TASK:
Use the entries below and reproduce exactly the lines from the one containing "- <kbd>Ctrl</kbd> + <kbd>⇧ Maj</kbd> + <kbd>L</kbd>" down to the one containing "- <kbd>Ctrl</kbd> + <kbd>T</kbd>", both of them included.

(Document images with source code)
....

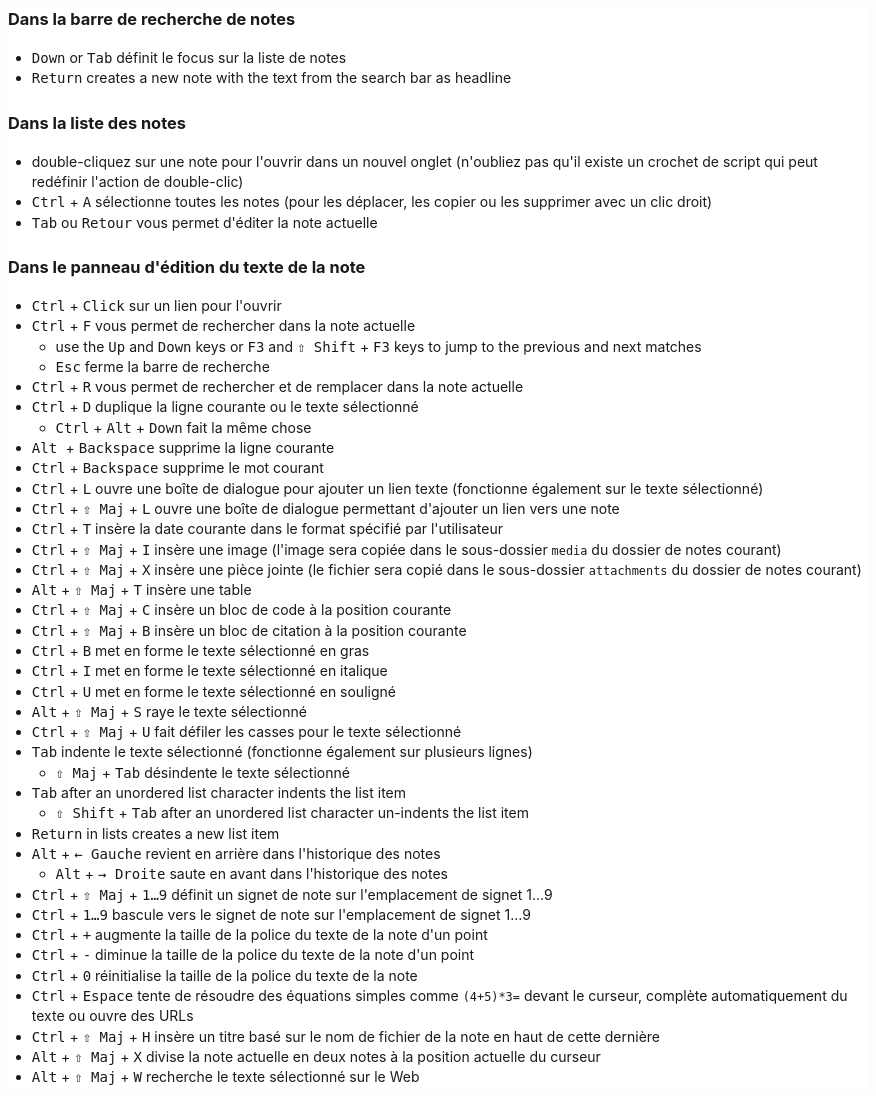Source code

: ### Dans la barre de recherche de notes

- <kbd>Down</kbd> or <kbd>Tab</kbd> définit le focus sur la liste de notes
- <kbd>Return</kbd> creates a new note with the text from the search bar as headline

### Dans la liste des notes

- double-cliquez sur une note pour l'ouvrir dans un nouvel onglet (n'oubliez pas qu'il existe un crochet de script qui peut redéfinir l'action de double-clic)
- <kbd>Ctrl</kbd> + <kbd>A</kbd> sélectionne toutes les notes (pour les déplacer, les copier ou les supprimer avec un clic droit)
- <kbd>Tab</kbd> ou <kbd>Retour</kbd> vous permet d'éditer la note actuelle

### Dans le panneau d'édition du texte de la note

- <kbd>Ctrl</kbd> + <kbd>Click</kbd> sur un lien pour l'ouvrir
- <kbd>Ctrl</kbd> + <kbd>F</kbd> vous permet de rechercher dans la note actuelle
  - use the <kbd>Up</kbd> and <kbd>Down</kbd> keys or <kbd>F3</kbd> and <kbd>⇧ Shift</kbd> + <kbd>F3</kbd> keys to jump to the previous and next matches
  - <kbd>Esc</kbd> ferme la barre de recherche
- <kbd>Ctrl</kbd> + <kbd>R</kbd> vous permet de rechercher et de remplacer dans la note actuelle
- <kbd>Ctrl</kbd> + <kbd>D</kbd> duplique la ligne courante ou le texte sélectionné
  - <kbd>Ctrl</kbd> + <kbd>Alt</kbd> + <kbd>Down</kbd> fait la même chose
- <kbd> Alt </kbd> + <kbd>Backspace</kbd> supprime la ligne courante
- <kbd>Ctrl</kbd> + <kbd>Backspace</kbd> supprime le mot courant
- <kbd>Ctrl</kbd> + <kbd>L</kbd> ouvre une boîte de dialogue pour ajouter un lien texte (fonctionne également sur le texte sélectionné)
- <kbd>Ctrl</kbd> + <kbd>⇧ Maj</kbd> + <kbd>L</kbd> ouvre une boîte de dialogue permettant d'ajouter un lien vers une note
- <kbd>Ctrl</kbd> + <kbd>T</kbd> insère la date courante dans le format spécifié par l'utilisateur
- <kbd>Ctrl</kbd> + <kbd>⇧ Maj</kbd> + <kbd>I</kbd> insère une image (l'image sera copiée dans le sous-dossier `media` du dossier de notes courant)
- <kbd>Ctrl</kbd> + <kbd>⇧ Maj</kbd> + <kbd>X</kbd> insère une pièce jointe (le fichier sera copié dans le sous-dossier `attachments` du dossier de notes courant)
- <kbd>Alt</kbd> + <kbd>⇧ Maj</kbd> + <kbd>T</kbd> insère une table
- <kbd>Ctrl</kbd> + <kbd>⇧ Maj</kbd> + <kbd>C</kbd> insère un bloc de code à la position courante
- <kbd>Ctrl</kbd> + <kbd>⇧ Maj</kbd> + <kbd>B</kbd> insère un bloc de citation à la position courante
- <kbd>Ctrl</kbd> + <kbd>B</kbd> met en forme le texte sélectionné en gras
- <kbd>Ctrl</kbd> + <kbd>I</kbd> met en forme le texte sélectionné en italique
- <kbd>Ctrl</kbd> + <kbd>U</kbd> met en forme le texte sélectionné en souligné
- <kbd>Alt</kbd> + <kbd>⇧ Maj</kbd> + <kbd>S</kbd> raye le texte sélectionné
- <kbd>Ctrl</kbd> + <kbd>⇧ Maj</kbd> + <kbd>U</kbd> fait défiler les casses pour le texte sélectionné
- <kbd>Tab</kbd> indente le texte sélectionné (fonctionne également sur plusieurs lignes)
  - <kbd>⇧ Maj</kbd> + <kbd>Tab</kbd> désindente le texte sélectionné
- <kbd>Tab</kbd> after an unordered list character indents the list item
  - <kbd>⇧ Shift</kbd> + <kbd>Tab</kbd> after an unordered list character un-indents the list item
- <kbd>Return</kbd> in lists creates a new list item
- <kbd>Alt</kbd> + <kbd>← Gauche</kbd> revient en arrière dans l'historique des notes
  - <kbd>Alt</kbd> + <kbd>→ Droite</kbd> saute en avant dans l'historique des notes
- <kbd>Ctrl</kbd> + <kbd>⇧ Maj</kbd> + <kbd>1…9</kbd> définit un signet de note sur l'emplacement de signet 1…9
- <kbd>Ctrl</kbd> + <kbd>1…9</kbd> bascule vers le signet de note sur l'emplacement de signet 1…9
- <kbd>Ctrl</kbd> + <kbd>+</kbd> augmente la taille de la police du texte de la note d'un point
- <kbd>Ctrl</kbd> + <kbd>-</kbd> diminue la taille de la police du texte de la note d'un point
- <kbd>Ctrl</kbd> + <kbd>0</kbd> réinitialise la taille de la police du texte de la note
- <kbd>Ctrl</kbd> + <kbd>Espace</kbd> tente de résoudre des équations simples comme `(4+5)*3=` devant le curseur, complète automatiquement du texte ou ouvre des URLs
- <kbd>Ctrl</kbd> + <kbd>⇧ Maj</kbd> + <kbd>H</kbd> insère un titre basé sur le nom de fichier de la note en haut de cette dernière
- <kbd>Alt</kbd> + <kbd>⇧ Maj</kbd> + <kbd>X</kbd> divise la note actuelle en deux notes à la position actuelle du curseur
- <kbd>Alt</kbd> + <kbd>⇧ Maj</kbd> + <kbd>W</kbd> recherche le texte sélectionné sur le Web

....

SOLUTION TO THE PROBLEM:
- <kbd>Ctrl</kbd> + <kbd>⇧ Maj</kbd> + <kbd>L</kbd> ouvre une boîte de dialogue permettant d'ajouter un lien vers une note
- <kbd>Ctrl</kbd> + <kbd>T</kbd> insère la date courante dans le format spécifié par l'utilisateur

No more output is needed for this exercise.